Horner’s exit has been the dominant off-track thread of 2025, and the timing on those remuneration details won’t do anything to quiet the chatter. Red Bull’s financials, meanwhile, reflect a modern F1 outfit that’s both a sporting operation and a polished commercial machine. The profit line is small compared to the headline revenue, but that’s increasingly the profile for top teams under the current regulations.
On track, Baku served up another case study in the odd tension at the heart of Mercedes’ business model. Toto Wolff knows exactly how valuable it is to have multiple cars showcasing the power unit, and he got the full brochure in Azerbaijan: George Russell delivered P2 for the works team and Williams’ Carlos Sainz hustled his way to the podium as well. McLaren, also running Mercedes hardware, continues to live at the sharp end. As an advert for the three-pointed star, it doesn’t get much better.
And yet, there’s the other side of it. With the 2026 rules bearing down, Wolff admits he’s of two minds about customers turning into weekly headaches. It’s a glamorous problem – sell engines, win headlines – but there’s nothing glamorous about getting beaten by your own kit. The calculation becomes even trickier if the competitive order condenses with the next power unit cycle.
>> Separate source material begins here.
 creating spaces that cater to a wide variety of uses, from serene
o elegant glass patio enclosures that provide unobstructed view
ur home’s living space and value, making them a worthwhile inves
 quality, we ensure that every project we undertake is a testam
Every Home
There was a small but notable upturn at Red Bull on Sunday from Yuki Tsunoda, who strung together his best result of the season around the castle walls. The step wasn’t magic; it sounded like a hard-earned unlock of an RB21 that’s been prickly more often than not. Tsunoda said the work has started to click, and it looked it. He’s been open about wanting a future at the senior team, and drives like Baku will do him no harm when decisions start getting made for 2026.
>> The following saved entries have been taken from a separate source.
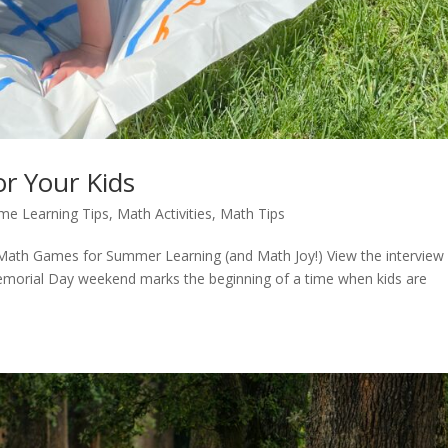
r Your Kids
me Learning Tips
,
Math Activities
,
Math Tips
ath Games for Summer Learning (and Math Joy!) View the interview
orial Day weekend marks the beginning of a time when kids are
Lewis Hamilton, meanwhile, didn’t sugarcoat Ferrari’s outlook after another laboured weekend. The seven-time champion sees the Scuderia increasingly focused on the reset to 2026, and that makes outsprinting the likes of McLaren and Red Bull – both still dropping meaningful updates – a tall order over the run-in. It’s pragmatic, if not particularly romantic: Ferrari will still swing on Sundays, but the bulk of the heavy lifting appears parked for the new rules.
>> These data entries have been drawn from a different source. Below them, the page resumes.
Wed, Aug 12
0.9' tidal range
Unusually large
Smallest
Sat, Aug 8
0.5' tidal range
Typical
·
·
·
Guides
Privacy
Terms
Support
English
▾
A few quick takes to close the book on Baku:
– Mercedes look cohesive again, and not just because Russell cashed in. The car balance is on a much friendlier page than it was early in the year.
– Williams’ execution with Sainz was sharp, and there’s a sturdiness to that project that’s been missing for a while.
– McLaren continue to operate like a team that expects to decide titles, not chase them. However the math shakes out, that mindset is obvious.
– Red Bull’s ceiling remains high, but the story of their season is about consistency. When the window narrows, it narrows fast.
As for the boardroom bulletin that kicked this off, it’s a reminder that F1’s current era is defined as much by governance and business as by lap time. The numbers keep everyone honest. And every so often, they drop just enough intrigue to keep the paddock buzzing between races.